Ara memerhatikan laki-laki di depannya. Wajahnya langsung berubah ketika mengenalinya.


"Ara pernah melihat kakak. Kakak kenal dengan dokter Raffi, kan? Hhmmm, pasti kakak ini pacarnya kak Jessica!" celetuk Ara yang sama sekali gak mengenali Ken.


Ken berusaha mengendalikan dirinya. Mengetahui kondisi Ara, dia gak mau memaksakan diri. Apalagi rasa bersalah karena sudah meninggalkan Ara cukup lama.


"Iya, aku kenal dokter Raffi juga dokter Ratna. Tapi aku bukan pacarnya bu guru yang cerewet ini. Kenalkan, namaku Ken!" jawab Ken senatural mungkin. Dia pun mengulurkan tangannya.


Ara tertegun. Dia pun langsung menyambut uluran tangan laki-laki yang baru dilihatnya itu. Tangan mereka pun saling bersentuhan. Ara merasakan sesuatu yang tidak asing.


"Namaku, Arabella. Panggil aja Ara!" ucap Ara memperkenalkan diri.

__ADS_1


Ken berusaha tersenyum, padahal ingin sekali memeluk Ara. Kerinduan itu seperti sebuah bom. Namun belum saatnya untuk meledak.


"Hai, Ara. Senang sekali bisa mengenalmu. Apa kamu mau makan siang denganku?" tanya Ken yang gak mau menyia-nyiakan kesempatan lebih lama dengan Ara.


"Heh! Kita kan sudah janji mau makan siang, Ken!" ucap Jessica yang mengingatkan janji Ken.


"Kamu kan mau menemui mami!" sahut Ken dengan tatapan tajam seakan menghipnotis Jessica.

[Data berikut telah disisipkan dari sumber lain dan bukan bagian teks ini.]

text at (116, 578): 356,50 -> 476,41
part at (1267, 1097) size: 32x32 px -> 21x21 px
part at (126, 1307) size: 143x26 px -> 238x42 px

"Oh, iya aku lupa! Ya, sudah. Kamu pergi saja sama Ara, ya. Jaga dia baik-baik!" pesan Jessica yang mengikuti kemauan Ken.


"Bagaimana, Nona Ara. Apa kamu mau makan siang denganku?" tanya Ken.


Ara diam saja. Dia teringat akan bertemu dengan dokter Raffi setelah selesai sekolah.


"Nona Ara ada janji denganku. Iya kan, Nona Arabella?"


Tiba-tiba, dokter Raffi muncul. Ken sangat terkejut dengan kedatangannya.


"I-iya, pak dokter. Ara juga mau bilang!" ucap Ara juga.


Jessica yang baru pertama melihat dokter Raffi sedikit grogi. Dia baru melihat ada dokter ganteng di rumah sakit itu. Dia pasti akan betah bekerja di sana.


"Kenalkan, saya Jessica. Gurunya Nona Ara. Saya baru pertama kali mengajar jadi saya mohon bimbingannya," ungkap Jessica yang langsung menunjukan diri.


Dokter Raffi tertawa kecil, "santai, aja. Jangan seformal itu dengan saya. Saya juga belum lama kerja di sini. Maaf, ya. Saya pergi dulu. Mari, Nona Ara!"


Dokter Raffi langsung menarik tangan Ara tanpa canggung.


"Ara pergi dulu ya, kak. Bye bye ...."


Ara pun mengikuti langkah dokter Raffi sambil melambaikan tangannya.


Jessica juga melambaikan tangannya. Dia sedikit heran mengapa Ken bisa seakrab itu dengan Ara padahal baru bertemu. Bahkan Ken langsung mengajaknya makan bersama.


"Kamu kenal dengan Ara, Ken?" tanya Jessica terus terang.


Ken gak menjawab. Dia masih memandangi kepergian Ara bersama dokter Raffi. Sepertinya Ara sangat nyaman bersamanya. Apakah Ara benar-benar tidak mengenalinya? Bagaimana dengan hatinya? Sementara, Ken merasakan ada sesuatu bergejolak di dalam hatinya. Apa itu cemburu???